ÖZCAN ÖZEL (Yalova) - Eğitim kökenli bir bakan olmanız eğitim camiası üzerinde büyük beklentiler yarattı. İnşallah bu beklentileri gerçekleştirirsiniz. Ancak geçtiğimiz on altı yıl boyunca eğitim bütçesi üzerinde çok iddialı sözler söylendi. Bu on altı yılda eğitimde söylenen sözler, koyulan hedeflerin hepsi tarih oldu. On altı yıldır izlenen eğitim politikaları eğitimin temel sorunlarından hiç birini çözmedi. Tersine, var olan sorunlara yeni sorunlar eklenerek eğitim içinden çıkılmaz hâle getirildi. Çocuklarımız matematik öğrenmeden, okuduğunu anlama yeteneğine kavuşmadan mezun oluyor. Son üniversite sınavında Türkçede 40 soruda ortalama doğru cevap sayısı 16,1; fen bilimlerinde 20 soruda ortalama doğru cevap sayısı 2,8; matematikte 40 sorudan ortalama doğru cevap sayısı 5,6'dır. On altı yılda 7 bakan değişti. Değerli Bakanım, siz görev yapan 7'nci bakansınız.

Bakanın birinin getirdiğini diğeri beğenmedi, biri değiştirdi, öteki geri getirdi. Bir örnek vermek gerekirse Liselere Geçiş sınavı on altı yılda OKS'den LGS'ye, LGS'den SBS'ye, SBS'den TEOG'a, TEOG'dan tekrar LGS'ye yaşananlar sadece bir politik iktidarın kör inançlarının, bilim dışılığının eseridir. Benzer bir durum eğitim programlarında, müfredatlarda yapılan değişikliklerde de görülmektedir. On altı yılda "İstikrar var." diyorsunuz ama eğitimde o istikrar bir türlü yakalanmadı. Eğitimde istikrarlı olduğunuz alanlarda yok değil. Yandaş kayırmada çok istikrarlısınız. Liyakati göz ardı etmede çok istikrarlısınız. Eğitim işinin temeli öğretmendir. Öğretmenleri huzursuz, mutsuz olan bir eğitim sisteminde başarıyı yakalamak mümkün değildir. Öğretmenlere 3600 sözü verdiniz, hâlâ ortada yok. Sözleşmeli öğretmenliği bir bakan getirdi, diğeri kaldırdı, diğeri yine getirdi, siz 4+2 'yi, 3+1 yaptınız. Sizden önceki Sayın Bakan sözleşmeli öğretmenlere "ya işiniz, ya eşiniz" diyecek kadar işi ileri götürdü. 4+2'den 3+1 'e geçtik.

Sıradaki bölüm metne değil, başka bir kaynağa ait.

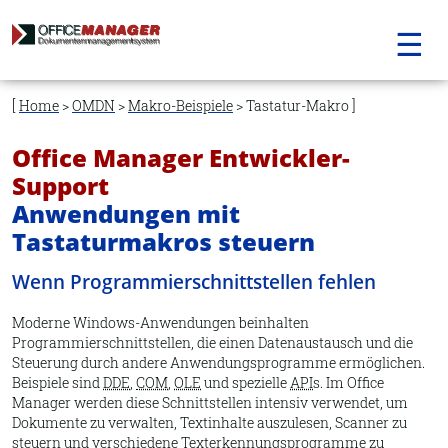
☰
Navigation
überspringen
Home
>
OMDN
>
Makro-Beispiele
> Tastatur-Makro
Office Manager Entwickler-
Support
Anwendungen mit
Tastaturmakros steuern
Wenn Programmierschnittstellen fehlen
Moderne Windows-Anwendungen beinhalten
Programmierschnittstellen, die einen Datenaustausch und die
Steuerung durch andere Anwendungsprogramme ermöglichen.
Beispiele sind
DDE
,
COM
,
OLE
und spezielle
API
s. Im Office
Manager werden diese Schnittstellen intensiv verwendet, um
Dokumente zu verwalten, Textinhalte auszulesen, Scanner zu
steuern und verschiedene Texterkennungsprogramme zu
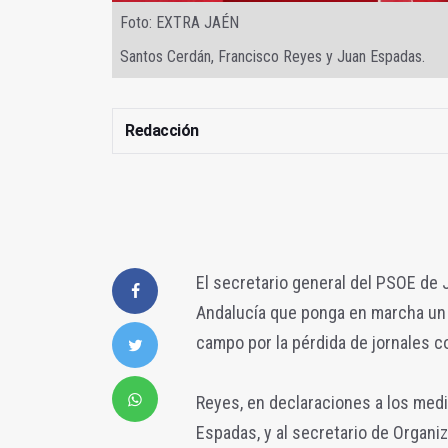
Foto: EXTRA JAÉN
Santos Cerdán, Francisco Reyes y Juan Espadas.
Redacción
El secretario general del PSOE de 
Andalucía que ponga en marcha un 
campo por la pérdida de jornales 
Reyes, en declaraciones a los medi
Espadas, y al secretario de Organi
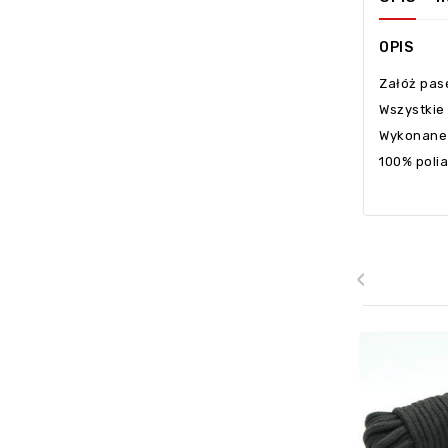
OPIS
Załóż pase
Wszystkie 
Wykonane 
100% poli
‹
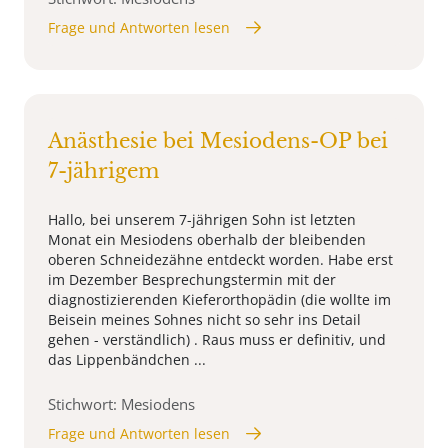
Frage und Antworten lesen
Anästhesie bei Mesiodens-OP bei
7-jährigem
Hallo, bei unserem 7-jährigen Sohn ist letzten
Monat ein Mesiodens oberhalb der bleibenden
oberen Schneidezähne entdeckt worden. Habe erst
im Dezember Besprechungstermin mit der
diagnostizierenden Kieferorthopädin (die wollte im
Beisein meines Sohnes nicht so sehr ins Detail
gehen - verständlich) . Raus muss er definitiv, und
das Lippenbändchen ...
Stichwort: Mesiodens
Frage und Antworten lesen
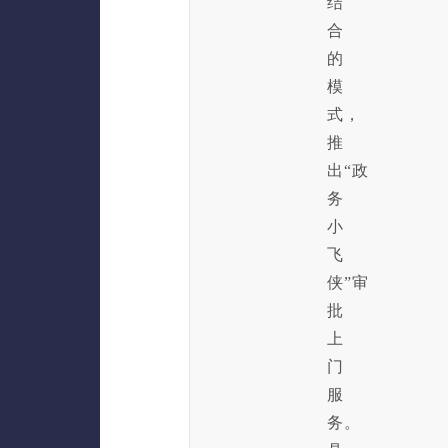
结
合
的
模
式，
推
出“政
务
小
飞
侠”审
批
上
门
服
务。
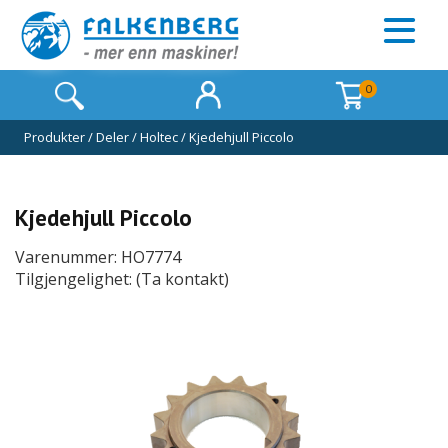
0
Produkter
/
Deler
/
Holtec
/
Kjedehjull Piccolo
Kjedehjull Piccolo
Varenummer: HO7774
Tilgjengelighet: (Ta kontakt)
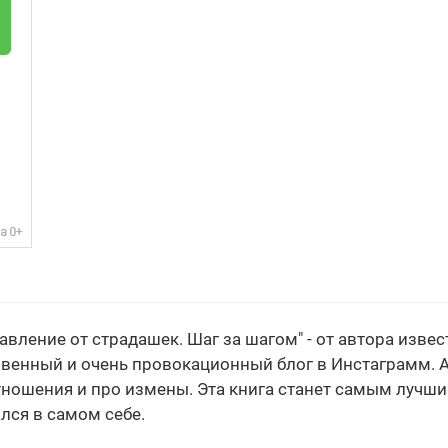
бавление от страдашек. Шаг за шагом" - от автора изв
венный и очень провокационный блог в Инстаграмм. А
отношения и про измены. Эта книга станет самым лучшим
лся в самом себе.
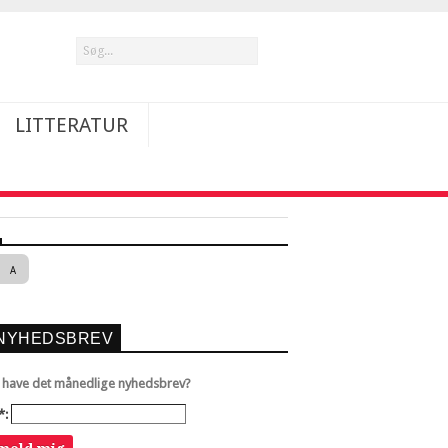
LITTERATUR
A
NYHEDSBREV
u have det månedlige nyhedsbrev?
*:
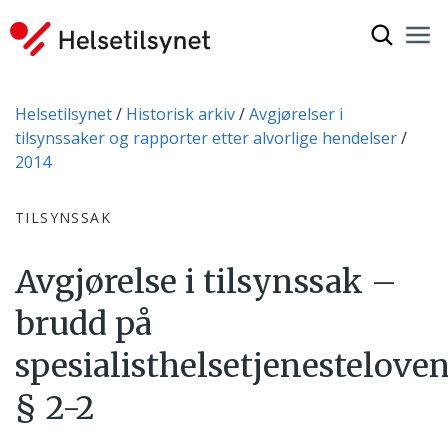
Vis søkef
Nav
Luk
Du er her:
Helsetilsynet
Historisk arkiv
Avgjørelser i
tilsynssaker og rapporter etter alvorlige hendelser
2014
TILSYNSSAK
Avgjørelse i tilsynssak –
brudd på
spesialisthelsetjenestelove
§ 2-2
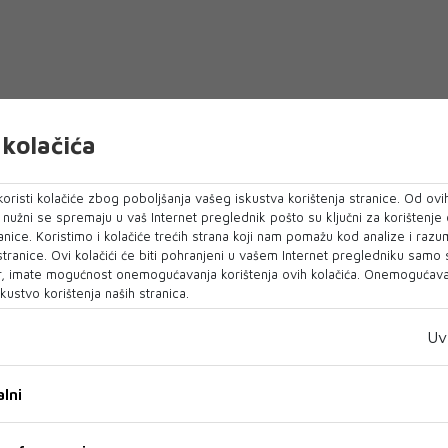
kolačića
oristi kolačiće zbog poboljšanja vašeg iskustva korištenja stranice. Od ovih
o nužni se spremaju u vaš Internet preglednik pošto su ključni za korištenje
anice. Koristimo i kolačiće trećih strana koji nam pomažu kod analize i razu
 stranice. Ovi kolačići će biti pohranjeni u vašem Internet pregledniku samo
, imate mogućnost onemogućavanja korištenja ovih kolačića. Onemogućavan
kustvo korištenja naših stranica.
Uv
lni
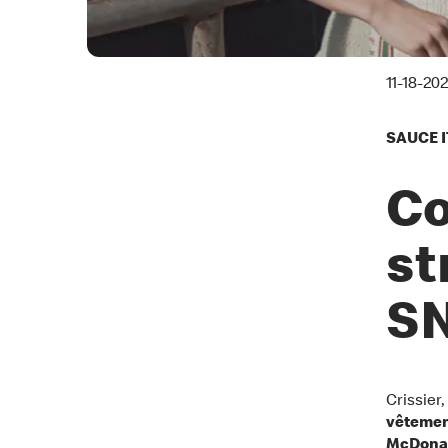
11-18-20
SAUCE IT
Co
st
SN
Crissier
vêtement
McDonal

Konut projesi gibi. Öğretmenlerin eş durumunu tayinlerini bile yapamayan Bakanlık oldunuz. Öğretmen öğretmendir, öğretmenin sözleşmelisi, kadrolusu, ücretlisi olmaz, olmamalıdır.

Bir diğer nokta, mülakatla öğretmen alımı. Mülakatlarda saçma sapan sorular sorulduğu basına yansıdı. Türkiye'de maalesef mülakat varsa liyakat değerlendirme dışı tutuluyor. Mülakatla öğretmen alımına son vermeliyiz.

23 Ekim'de Eğitimde 2023 Vizyonunu açıkladınız. "Liyakat" dediniz, "ehliyet" dediniz. Bunu başarabilirseniz tarihe geçersiniz. Ama ehliyet diyen, liyakat diyen siz bile Mesleki ve Teknik Eğitim Genel Müdürlüğüne bir çocuk cerrahını atadınız. Sayın Genel Müdürü ben tanımam, ismi bile aklımda değil ama çocuk cerrahisi nere, mesleki ve teknik eğitim nere. Ehliyet ve liyakat vurgusu yapıyorsunuz güzel ama on altı yıl boyunca Millî Eğitimde, şube müdürlüğünde, öğretmenlikte, müfettişlikte, şeflikte mülakat yaptınız ve bir sendikayı, sendika üyelerini açıkça kayırdınız. Bir sendikaya üye olmayı Bakanlıkta yükselme kriteri hâline getirdiniz.

Sayın Bakan; bir Hükümet, Bakanlık liseler arasında ayrım yapmamalıdır.